Question

Differential Gene Expression Analysis using data_RNA_Seq_v2_expression_median RSEM.Normalized

1

Entering edit mode

6.6 years ago

gokce.ouz ▴ 70

Hi All,

We have a specific gene mutation and we would like to learn how it is effective on Breast cancer.

So using the R, I get the mutation information from sequenced cases of TCGA Provisional and then stratified patients into two categories as Mutated & Wild Type. I downloaded the mRNA Expression z-Scores (RNA Seq V2 RSEM) from the cBioPortal website. I would like to look at the differentially expressed gene between these two groups but I have several questions :

The RNA seq data is Rsem.normalized, before I do any further analysis I transformed them into log2(rsem+1), that is correct right ?
For differential gene expression analysis what do you suggest me to use ? I cannot use DeSEQ2 or edgeR as they require raw counts as input.
I used limma package but I guess I get shows my data has some problem . Does it look ok or should I do something else ?

library(edgeR)
library(limma)
group = c( rep("Mut", 191), rep("WT", 660))
design <- model.matrix(~ 0 + group)
colnames(design) <- c("Mut", "WT")
y = TCGA_comb
par(mfrow=c(1,2))
v <- voom(y,design,plot = TRUE)
fit <- lmFit(v, design)
cont.matrix <- makeContrasts(PIK3CA_mutVSwt=Mut - WT,levels=design)
fit.cont <- contrasts.fit(fit, cont.matrix)
fit.cont <- eBayes(fit.cont)
plotSA(fit.cont)
summa.fit <- decideTests(fit.cont)
tab <- topTable(fit.cont, n=Inf, coef="PIK3CA_mutVSwt")

Would it be too superficial if I calculate Fold Change, p-value & FDR on my own?

 a) Fold change: Take average of each gene per group and then Log2(B)-Log2(A)

 b) p-value: t.test command of R

 c) FDR: p.adjust(pvalue,method="fdr")

Many many thanks,

Gokce

RNA-Seq limma R DGE • 4.7k views

ADD COMMENT • link 6.6 years ago by gokce.ouz ▴ 70

score 3 · Accepted Answer · 2017-09-04

3

Entering edit mode

6.6 years ago

Kristoffer Vitting-Seerup ★ 4.0k

Hi Gokce

Answers below

1) Yes you can you the log-transformation as you describe - but you could also use a smaller pseudo-count (say 0.01) punishing smaller changes less.

2) Raw count data from TCGA's RNA_Seq_V2 are available via the CDC data portal or a most of other APIs such as TCGAbiolinks

3) Don't do that - limma uses normality as an assumption (just like a t.test) - so if you dont trust the limma results you should not trust a t.test.
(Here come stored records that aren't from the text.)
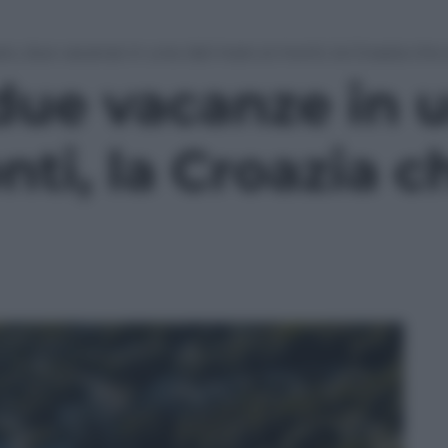
o, due vacanze in una: dal mare ai monti, la Croazia che
due vacanze in u
ti, la Croazia c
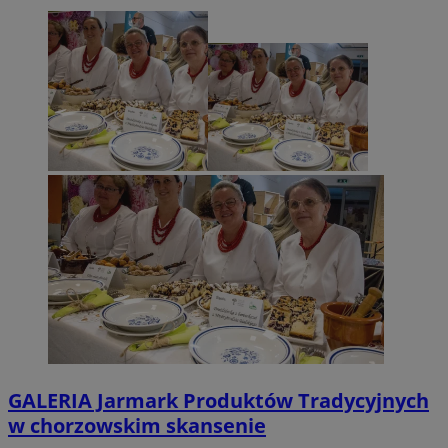
GALERIA
Jarmark Produktów Tradycyjnych
w chorzowskim skansenie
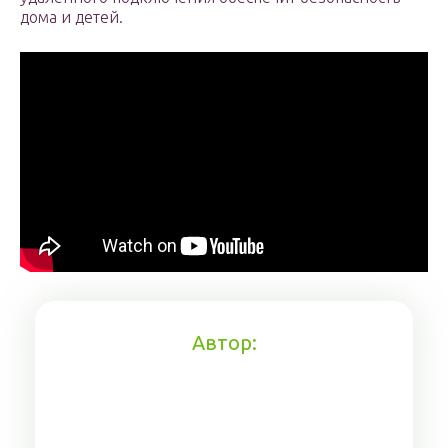
дома и детей.
Автор:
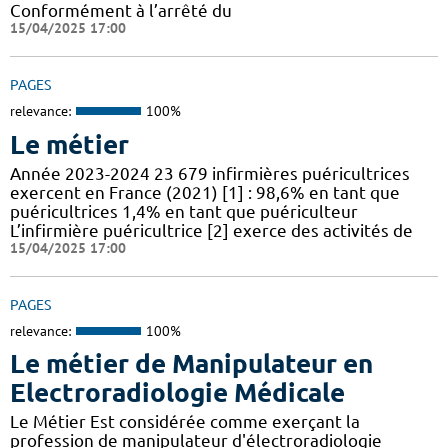
Conformément à l’arrêté du
15/04/2025 17:00
PAGES
relevance:
100%
Le métier
Année 2023-2024 23 679 infirmières puéricultrices
exercent en France (2021) [1] : 98,6% en tant que
puéricultrices 1,4% en tant que puériculteur
L’infirmière puéricultrice [2] exerce des activités de
15/04/2025 17:00
PAGES
relevance:
100%
Le métier de Manipulateur en
Electroradiologie Médicale
Le Métier Est considérée comme exerçant la
profession de manipulateur d'électroradiologie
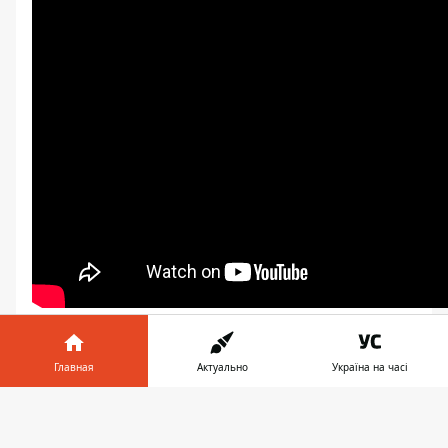
Главная
Актуально
Україна на часі
Информатор в
♥
🔥
😭
😆
😡
Скачать
👍
телефоне
👉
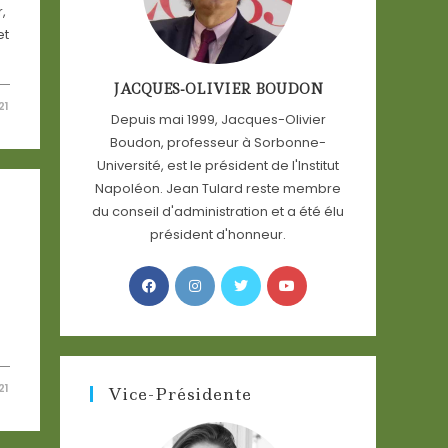
,
et
JACQUES-OLIVIER BOUDON
21
Depuis mai 1999, Jacques-Olivier
Boudon, professeur à Sorbonne-
Université, est le président de l'Institut
Napoléon. Jean Tulard reste membre
du conseil d'administration et a été élu
président d'honneur.
Opens
Opens
Opens
Opens
in
in
in
in
a
a
a
a
new
new
new
new
tab
tab
tab
tab
21
Vice-Présidente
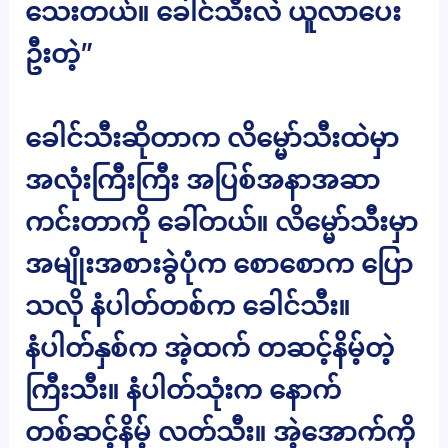
သေးတယ်။ ခေါင်သီးလဲ ယူလာပေး
ဦးတဲ့”
ခေါင်သီးဆိုတာက လိမ္မော်သီးထဲမှာ
အလုံးကြီးကြီး အပြစ်အနာအဆာ
ကင်းတာကို ခေါ်တယ်။ လိမ္မော်သီးမှာ
အမျိုးအစားခွဲပုံက စောစောက ပြော
သလို နံပါတ်တစ်က ခေါင်သီး။
နံပါတ်နှစ်က အဲ့ထက် တဆင့်နိမ့်တဲ့
ကြီးသီး။ နံပါတ်သုံးက နောက်
တစ်ဆင့်နိမ့် လတ်သီး။ အဲ့အောက်ကို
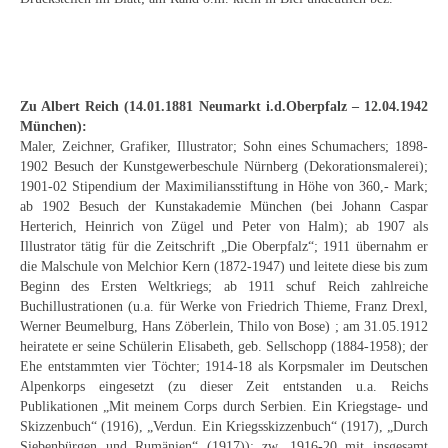
Curt Wittenbecher
Weitere Künstler nach 1945
Unbekannt
Zu Albert Reich (14.01.1881 Neumarkt i.d.Oberpfalz – 12.04.1942
München):
Autographen / Dokumente
Maler, Zeichner, Grafiker, Illustrator; Sohn eines Schumachers; 1898-
1902 Besuch der Kunstgewerbeschule Nürnberg (Dekorationsmalerei);
Herkunft & Wirkungsstätte
1901-02 Stipendium der Maximiliansstiftung in Höhe von 360,- Mark;
ab 1902 Besuch der Kunstakademie München (bei Johann Caspar
Berliner Künstler
Herterich, Heinrich von Zügel und Peter von Halm); ab 1907 als
Illustrator tätig für die Zeitschrift „Die Oberpfalz“; 1911 übernahm er
Düsseldorfer Künstler
die Malschule von Melchior Kern (1872-1947) und leitete diese bis zum
Beginn des Ersten Weltkriegs; ab 1911 schuf Reich zahlreiche
Fränkische Künstler
Buchillustrationen (u.a. für Werke von Friedrich Thieme, Franz Drexl,
Werner Beumelburg, Hans Zöberlein, Thilo von Bose) ; am 31.05.1912
Hamburger Künstler
heiratete er seine Schülerin Elisabeth, geb. Sellschopp (1884-1958); der
Ehe entstammten vier Töchter; 1914-18 als Korpsmaler im Deutschen
Münchner Künstler
Alpenkorps eingesetzt (zu dieser Zeit entstanden u.a. Reichs
Publikationen „Mit meinem Corps durch Serbien. Ein Kriegstage- und
Pfälzer Künstler
Skizzenbuch“ (1916), „Verdun. Ein Kriegsskizzenbuch“ (1917), „Durch
Siebenbürgen und Rumänien“ (1917)); zw. 1916-20 mit insgesamt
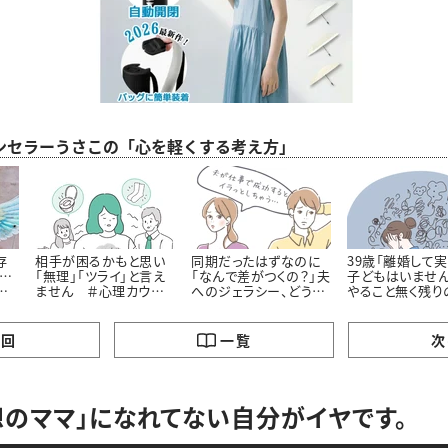
ンセラーうさこの「心を軽くする考え方」
存
相手が困るかもと思い
同期だったはずなのに
39歳「離婚して
て…
「無理」「ツライ」と言え
「なんで差がつくの？」夫
子どもはいません
ー
ません ＃心理カウン
へのジェラシー、どうす
やること無く残り
越え
セラーうさこの心を軽く
れば ＃心理カウンセ
が不安です……。
法
する考え方
ラーうさこの心を軽くす
理カウンセラーう
る考え方
心を軽くする考
の回
一覧
次
想のママ」になれてない自分がイヤです。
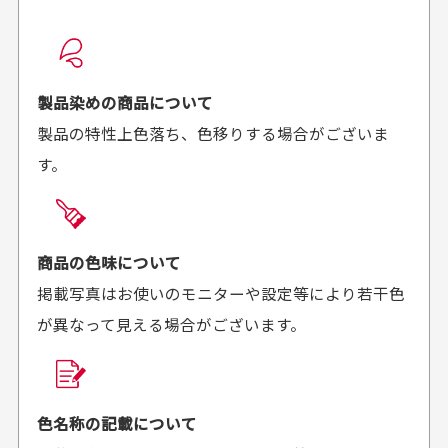
配送日時の指定は可能ですか？
想像よりもキレイで
画像より商品は綺麗
良かった！
だったと思いました
お届け希望日時をご指定頂けます。
早く送っていただきあり
ポイントもすぐ使えて、
ご注文時にご指定下さい。
製品染めの商品について
がとうございます。丁寧
お安く購入することが出
製品の特性上色落ち、色移りする場合がございま
に梱包されていて、商品
来ました。またお願いし
す。
の状態も良好でした。気
ます、ありがとうござい
買った商品を直接取りに行きたいのですが
に入りました。また機会
ました。
があればよろしくお願い
商品の受け渡しは、ゆうパックでの配送のみとさせて
します！
頂いております。
商品の色味について
掲載写真はお使いのモニターや設定等により若干色
が異なって見える場合がございます。
商品購入からどれくらいで発送してもらえます
か？
30代男性
30代女性
平日午前9時までのご注文で最短当日発送させて頂いて
色名称の記載について
セールかつポイント
状態も良く満足して
おります。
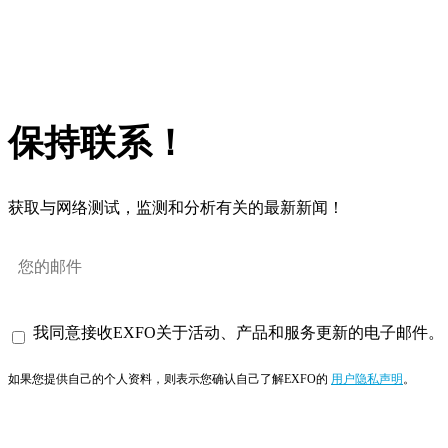
保持联系！
获取与网络测试，监测和分析有关的最新新闻！
我同意接收EXFO关于活动、产品和服务更新的电子邮件。
如果您提供自己的个人资料，则表示您确认自己了解EXFO的
用户隐私声明
。
订阅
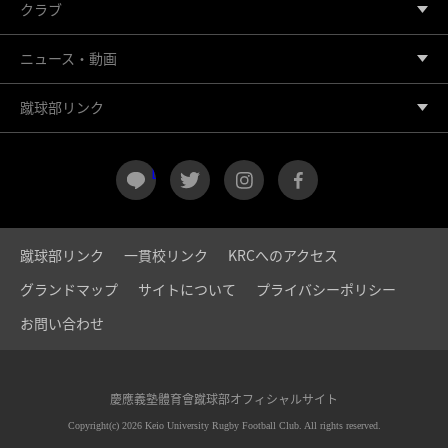
クラブ
ニュース・動画
蹴球部リンク
LINE
twitter
instagram
facebook
蹴球部リンク
一貫校リンク
KRCへのアクセス
グランドマップ
サイトについて
プライバシーポリシー
お問い合わせ
慶應義塾體育會蹴球部オフィシャルサイト
Copyright(c) 2026 Keio University Rugby Football Club. All rights reserved.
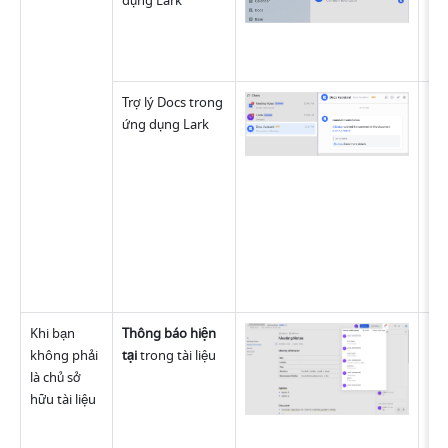
dụng Lark 
Trợ lý Docs trong 
Khi
ứng dụng Lark 
Khi bạn 
Thông báo hiện 
Khi
không phải 
tại
 trong tài liệu
là chủ sở 
hữu tài liệu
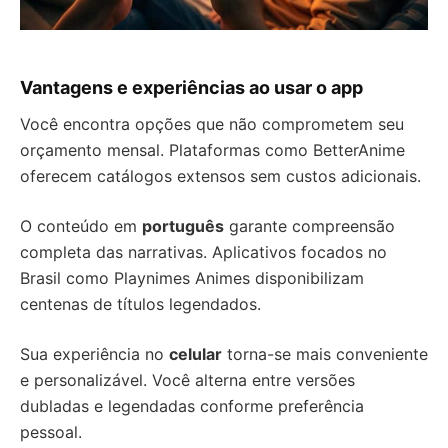
Vantagens e experiências ao usar o app
Você encontra opções que não comprometem seu
orçamento mensal. Plataformas como BetterAnime
oferecem catálogos extensos sem custos adicionais.
O conteúdo em
português
garante compreensão
completa das narrativas. Aplicativos focados no
Brasil como Playnimes Animes disponibilizam
centenas de títulos legendados.
Sua experiência no
celular
torna-se mais conveniente
e personalizável. Você alterna entre versões
dubladas e legendadas conforme preferência
pessoal.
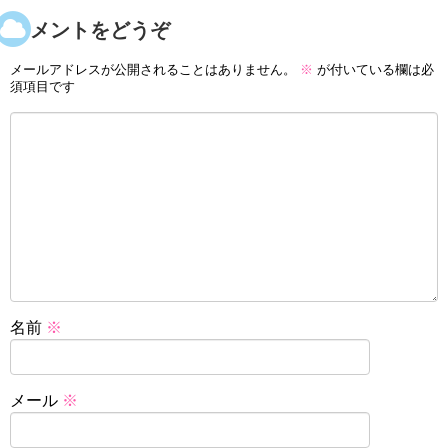
コメントをどうぞ
メールアドレスが公開されることはありません。
※
が付いている欄は必
須項目です
名前
※
メール
※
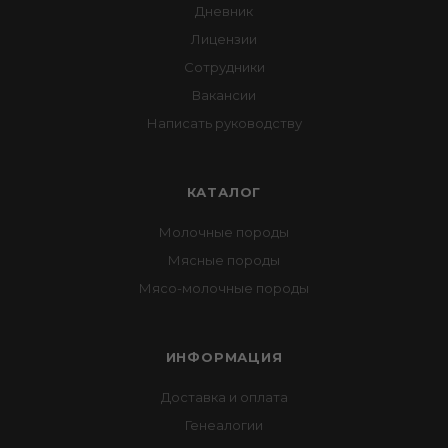
Дневник
Лицензии
Сотрудники
Вакансии
Написать руководству
КАТАЛОГ
Молочные породы
Мясные породы
Мясо-молочные породы
ИНФОРМАЦИЯ
Доставка и оплата
Генеалогии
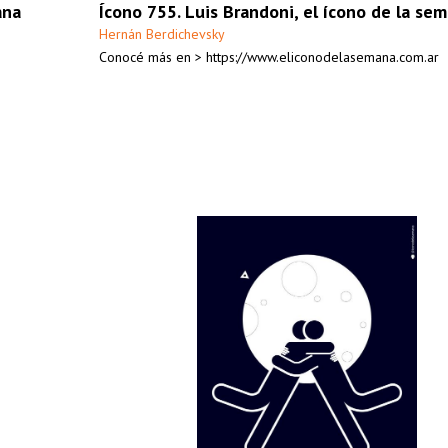
ana
Ícono 755. Luis Brandoni, el ícono de la se
Hernán Berdichevsky
Conocé más en > https://www.eliconodelasemana.com.ar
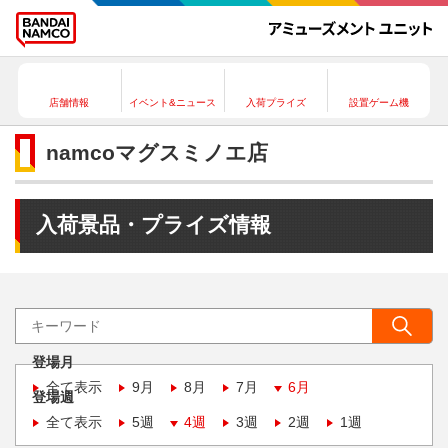
店舗情報
イベント&ニュース
入荷プライズ
設置ゲーム機
namcoマグスミノエ店
入荷景品・プライズ情報
登場月
全て表示
9月
8月
7月
6月
登場週
全て表示
5週
4週
3週
2週
1週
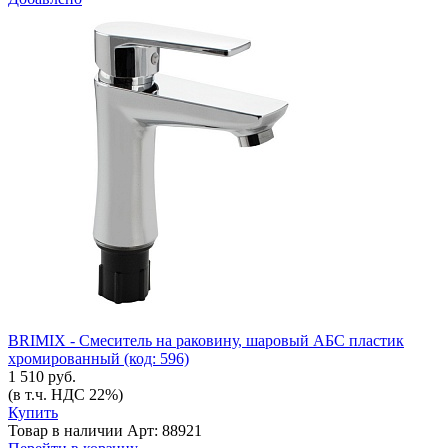
BRIMIX - Смеситель на раковину, шаровый АБС пластик
хромированный (код: 596)
1 510 руб.
(в т.ч. НДС 22%)
Купить
Товар в наличии
Арт: 88921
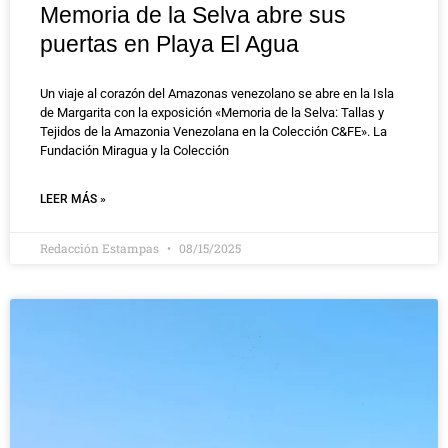
Memoria de la Selva abre sus
puertas en Playa El Agua
Un viaje al corazón del Amazonas venezolano se abre en la Isla
de Margarita con la exposición «Memoria de la Selva: Tallas y
Tejidos de la Amazonia Venezolana en la Colección C&FE». La
Fundación Miragua y la Colección
LEER MÁS »
Redacción Estampas
08/15/2025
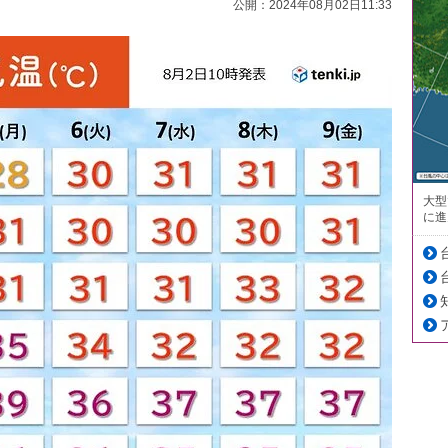
公開：2024年08月02日11:33
大型
に進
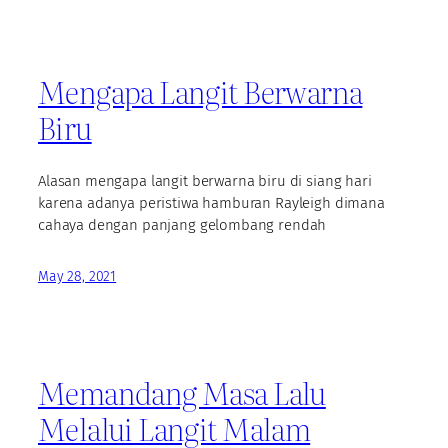
Mengapa Langit Berwarna
Biru
Alasan mengapa langit berwarna biru di siang hari
karena adanya peristiwa hamburan Rayleigh dimana
cahaya dengan panjang gelombang rendah
May 28, 2021
Memandang Masa Lalu
Melalui Langit Malam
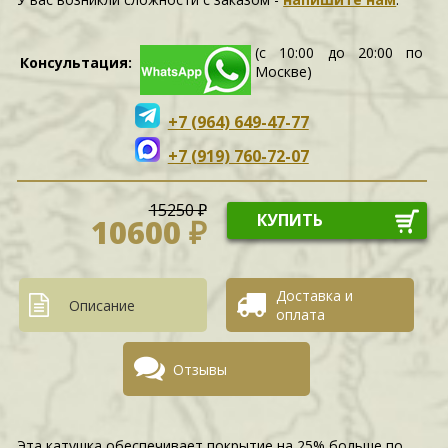
(с 10:00 до 20:00 по
Консультация:
Москве)
+7 (964) 649-47-77
+7 (919) 760-72-07
15250 ₽
КУПИТЬ
10600 ₽
Доставка и
Описание
оплата
Отзывы
Эта катушка обеспечивает покрытие на 25% больше по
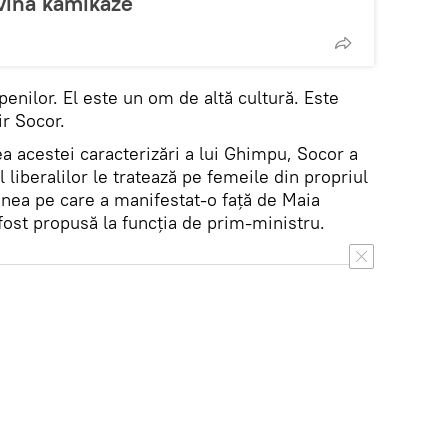
vină kamikaze
nilor. El este un om de altă cultură. Este
ir Socor.
a acestei caracterizări a lui Ghimpu, Socor a
 liberalilor le tratează pe femeile din propriul
inea pe care a manifestat-o faţă de Maia
fost propusă la funcţia de prim-ministru.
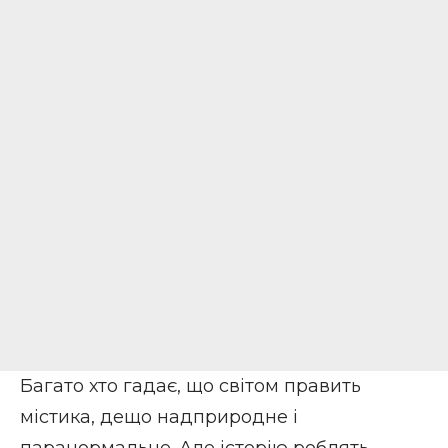
Багато хто гадає, що світом править
містика, дещо надприродне і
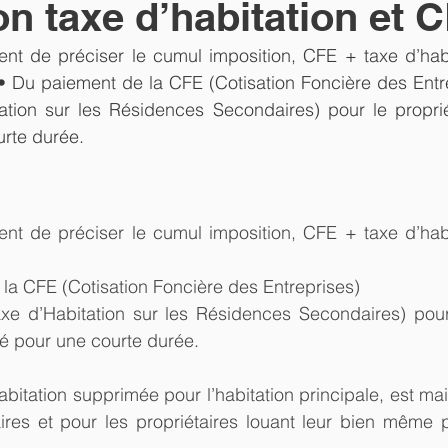
on taxe d’habitation et 
nt de préciser le cumul imposition, CFE + taxe d’habit
• Du paiement de la CFE (Cotisation Foncière des Entre
tion sur les Résidences Secondaires) pour le propriét
rte durée.
nt de préciser le cumul imposition, CFE + taxe d’habit
la CFE (Cotisation Foncière des Entreprises)
e d’Habitation sur les Résidences Secondaires) pour l
é pour une courte durée.
abitation supprimée pour l’habitation principale, est mai
res et pour les propriétaires louant leur bien même p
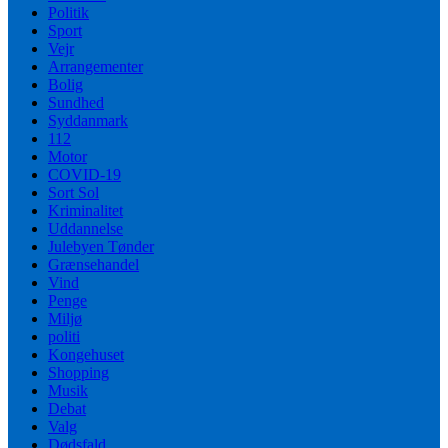
Politik
Sport
Vejr
Arrangementer
Bolig
Sundhed
Syddanmark
112
Motor
COVID-19
Sort Sol
Kriminalitet
Uddannelse
Julebyen Tønder
Grænsehandel
Vind
Penge
Miljø
politi
Kongehuset
Shopping
Musik
Debat
Valg
Dødsfald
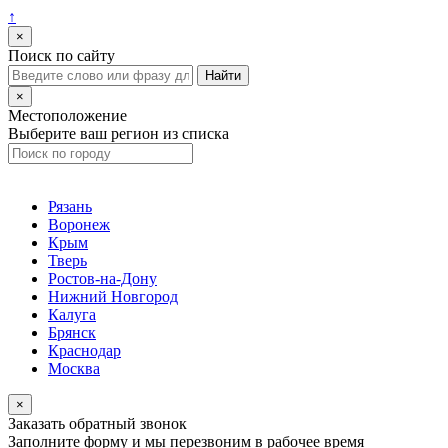
↑
×
Поиск по сайту
×
Местоположение
Выберите ваш регион из списка
Рязань
Воронеж
Крым
Тверь
Ростов-на-Дону
Нижний Новгород
Калуга
Брянск
Краснодар
Москва
×
Заказать обратный звонок
Заполните форму и мы перезвоним в рабочее время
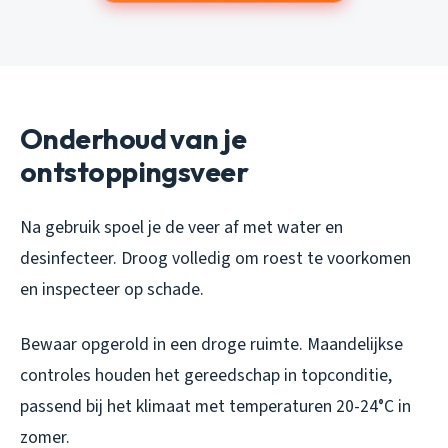
Onderhoud van je
ontstoppingsveer
Na gebruik spoel je de veer af met water en
desinfecteer. Droog volledig om roest te voorkomen
en inspecteer op schade.
Bewaar opgerold in een droge ruimte. Maandelijkse
controles houden het gereedschap in topconditie,
passend bij het klimaat met temperaturen 20-24°C in
zomer.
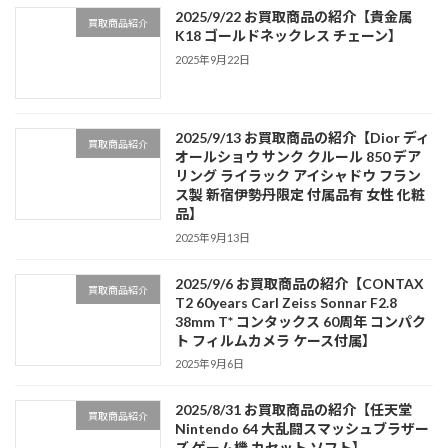
2025/9/22 お買取商品の紹介【貴金属
買取商品紹介
K18 ゴールドネックレス チェーン】
2025年9月22日
2025/9/13 お買取商品の紹介【Dior ディ
買取商品紹介
オールショウ サンク クルール 850 デア
リング ライラック アイシャドウ フラン
ス製 新宿伊勢丹限定 付属品有 女性 化粧
品】
2025年9月13日
2025/9/6 お買取商品の紹介【CONTAX
買取商品紹介
T2 60years Carl Zeiss Sonnar F2.8
38mm T* コンタックス 60周年 コンパク
ト フィルムカメラ ケース付属】
2025年9月6日
2025/8/31 お買取商品の紹介【任天堂
買取商品紹介
Nintendo 64 大乱闘スマッシュブラザー
ズ ゲーム機 カセット ソフト】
Use voom+limma with raw counts obtained as in 2) instead (limma instead of edgeR since they perform almost identical when you have many replicates (which you have right?) - expect that limma is much much faster.

Hope this helps

ADD COMMENT • link 6.6 years ago by Kristoffer Vitting-Seerup ★ 4.0k

0

Entering edit mode

Dear Kristoffer,

Thanks a lot for your answer.

I knew I would be more comfortable with the raw data however I was being forced to work on this normalized data. Maybe it is better to insist on working on the raw data again.

So to clarify, you are suggesting me to use voom+limma on the raw count data instead of edgeR & DESeq2, right ?

ADD REPLY • link 6.6 years ago by gokce.ouz ▴ 70

2

Entering edit mode

Yes i suggest voom-limma because when you have many replicates (which you do in the TCGA data) they perform similar in benchmark. The difference then becomes that instead of waiting hours on edgeR or DESeq2 you can wait seconds/minuts on limma allowing much greater flexibility.